Regina, Saskatchewan, Canada—Monday, 28 February 2022:
This March, the MacKenzie Art Gallery is excited to house the solo exhibition of local artist from Nokomis, Saskatchewan—Kara Uzelman.

Long-listed twice for the prestigious Sobey Art Award, Uzelman has exhibited widely across Berlin, France, and Canada, but 10 March, Kara Uzelman: Finite Dimensions will mark her first solo exhibition at a major Saskatchewan gallery. The exhibition applies the use of found objects to provide insight and commentary on human consumption within a global perspective.

Organized by the MacKenzie Art Gallery and curated by Associate Curator, Tak Pham, artworks in this exhibition will challenge guests’ perception of time, communication, and the relation to mass consumerism. Conscious of how acceleration in technological development has increased the disposability of our tools and the speed of change in our archeological records, the exhibition ponders our connection to materials and how we treat them once they are deemed no longer useful or obsolete.

“Kara Uzelman is an important voice in articulating Saskatchewan’s multi-faceted cultural identity and sensibilities,” states Executive Director & CEO John G. Hampton. “She brings a unique perspective that bridges rural prairie experience within an increasingly connected global ecosystem. Her work speaks to the everyday wonder and revelation that we can find in our surroundings while prodding us to think about the broader relationships and environment that shape these experiences.”

With the opening of Finite Dimensions, funded by the Saskatchewan Arts Board, Uzelman will show visitors the effects that natural forces like gravity, electromagnetism, and time have on objects and information. As both discarded items and unwanted commodities continue to operate long after being considered obsolete, the artworks in the exhibition will equally continue to experience time as the exhibition runs its course at the MacKenzie. They serve as a symbol of human genius, while considering our destructive desire for growth. Through this exhibition, audiences are asked to recognize our resources on earth that are taken for granted, challenged to reflect on past civilizations, and how they relate to our material culture.

“The global events in recent years have really forced us to sit down and give a hard look at our materialistic culture. While the world economy continues to achieve all-time highs, the earth is being pushed to its limits. As a result, many people and communities are witnessing environmental, social, and existential consequences of globalism in our backyards,” shares Pham.

Kara Uzelman, uses an interdisciplinary practice drawing inspiration and material from the backyard of her studio. Through experimentations with ruins, crafted natural materials, human detritus (waste or debris), and domestic objects, Uzelman’s work proposes a landscape in which materials and objects begin to assert themselves and reveal layers of alternative meaning—disrupting our collective drive towards mass production. Time, obsolescence, disappearance, gravity, and communication frequencies are recurring themes that continue to interest the artist.
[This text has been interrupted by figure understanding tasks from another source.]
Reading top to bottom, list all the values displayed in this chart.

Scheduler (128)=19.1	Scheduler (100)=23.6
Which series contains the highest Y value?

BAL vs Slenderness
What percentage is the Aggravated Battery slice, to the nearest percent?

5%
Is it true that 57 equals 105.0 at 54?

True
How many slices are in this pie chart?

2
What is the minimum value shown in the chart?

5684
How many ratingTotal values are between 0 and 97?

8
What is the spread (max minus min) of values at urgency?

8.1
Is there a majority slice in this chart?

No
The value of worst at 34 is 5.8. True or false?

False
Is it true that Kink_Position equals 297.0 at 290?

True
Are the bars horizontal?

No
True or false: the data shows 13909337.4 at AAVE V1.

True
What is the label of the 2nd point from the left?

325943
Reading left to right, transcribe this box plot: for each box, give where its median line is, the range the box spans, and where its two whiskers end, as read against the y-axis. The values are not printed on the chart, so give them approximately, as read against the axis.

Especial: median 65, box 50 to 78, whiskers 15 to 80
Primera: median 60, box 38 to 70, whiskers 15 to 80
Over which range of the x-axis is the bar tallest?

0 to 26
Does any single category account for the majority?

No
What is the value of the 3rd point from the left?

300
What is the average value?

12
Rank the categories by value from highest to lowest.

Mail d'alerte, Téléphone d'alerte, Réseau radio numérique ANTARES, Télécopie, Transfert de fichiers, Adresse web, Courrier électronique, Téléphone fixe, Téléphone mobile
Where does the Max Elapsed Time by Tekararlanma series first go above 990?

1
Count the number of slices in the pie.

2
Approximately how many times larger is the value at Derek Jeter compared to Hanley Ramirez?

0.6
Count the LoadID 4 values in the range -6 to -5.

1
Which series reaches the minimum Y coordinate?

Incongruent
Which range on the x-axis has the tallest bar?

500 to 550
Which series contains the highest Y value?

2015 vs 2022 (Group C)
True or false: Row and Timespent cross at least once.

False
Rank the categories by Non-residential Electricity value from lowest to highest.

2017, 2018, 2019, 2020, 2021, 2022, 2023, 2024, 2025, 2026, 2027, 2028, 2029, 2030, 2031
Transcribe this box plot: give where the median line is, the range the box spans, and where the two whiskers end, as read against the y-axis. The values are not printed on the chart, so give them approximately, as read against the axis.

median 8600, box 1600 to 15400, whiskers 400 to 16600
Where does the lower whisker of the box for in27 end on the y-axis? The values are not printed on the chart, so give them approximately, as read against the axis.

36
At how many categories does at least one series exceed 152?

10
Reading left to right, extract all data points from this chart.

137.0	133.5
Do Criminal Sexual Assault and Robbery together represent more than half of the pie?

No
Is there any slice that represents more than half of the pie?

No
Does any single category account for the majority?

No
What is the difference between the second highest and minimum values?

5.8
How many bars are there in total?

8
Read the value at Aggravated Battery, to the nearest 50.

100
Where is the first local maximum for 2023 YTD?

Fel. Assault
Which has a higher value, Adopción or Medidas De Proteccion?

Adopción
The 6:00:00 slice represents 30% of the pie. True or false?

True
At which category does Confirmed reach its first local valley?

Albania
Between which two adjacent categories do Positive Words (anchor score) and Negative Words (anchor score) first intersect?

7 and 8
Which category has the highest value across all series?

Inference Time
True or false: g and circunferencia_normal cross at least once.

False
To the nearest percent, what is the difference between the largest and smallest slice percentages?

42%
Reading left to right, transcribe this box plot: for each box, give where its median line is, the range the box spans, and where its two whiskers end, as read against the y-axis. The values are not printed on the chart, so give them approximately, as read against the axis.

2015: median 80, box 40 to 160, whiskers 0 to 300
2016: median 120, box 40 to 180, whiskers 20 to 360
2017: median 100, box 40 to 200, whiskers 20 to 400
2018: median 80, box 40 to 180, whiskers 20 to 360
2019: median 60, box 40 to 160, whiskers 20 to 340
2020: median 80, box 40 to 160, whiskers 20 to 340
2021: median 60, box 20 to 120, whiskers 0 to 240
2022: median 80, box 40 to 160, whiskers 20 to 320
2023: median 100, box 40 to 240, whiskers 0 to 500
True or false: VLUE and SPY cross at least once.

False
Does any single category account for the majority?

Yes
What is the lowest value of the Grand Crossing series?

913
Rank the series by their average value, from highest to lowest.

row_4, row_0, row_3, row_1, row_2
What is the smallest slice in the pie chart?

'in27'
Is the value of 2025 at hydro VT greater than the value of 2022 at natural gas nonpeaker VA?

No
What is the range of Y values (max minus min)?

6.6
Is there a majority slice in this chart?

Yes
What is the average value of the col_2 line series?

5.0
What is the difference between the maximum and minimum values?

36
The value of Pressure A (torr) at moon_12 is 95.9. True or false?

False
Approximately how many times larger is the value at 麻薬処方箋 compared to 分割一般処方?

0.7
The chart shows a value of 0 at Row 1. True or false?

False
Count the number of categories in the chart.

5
“Finite Dimensions emerges from the materials and environment surrounding my rural home and studio. In this context of working within confined spatial and material limitations I was interested in considering various experiences of dimensional space. In making these works, I tried to embrace an attitude of adaptability and of curiosity regarding my immediate surroundings,” shares Uzelman.

“As a producer of material culture working in the context of current global crises, I was also interested in performing a sort of ‘audit’ of my own production methods and casting a spotlight on the materials I use and my relationship to making,” explains the artist. “It is a great privilege to be given this opportunity and I would like to acknowledge and give thanks to all those who continue to work-in, contribute-to and support arts and culture through challenging times.”


Kara Uzelman lives and works in the small Saskatchewan town of Nokomis. Adopting an ethos of making as an emancipatory force, she engages with the processes of gathering, making, and inventing as a kind of self-directed study of her surrounding environments. Her sculptures, collections and archives activate the narrative potential of objects and explore the immaterial qualities of the material world.

Since graduating from Emily Carr University in 2004, Uzelman has presented her sculpture and site-specific installations in group and solo exhibitions including those at The Power Plant, Toronto; Le Commissariat, Paris; Temporäre Kunsthalle, Berlin; and Mercer Union, Toronto. She has participated in residencies at The Klondike Institute of Art, Dawson City; Triangle, Marseille, France; and Mains D’oeuvres, Paris.

Kara Uzelman, Reflections of the Sun II, 2021, Inkjet print on paper.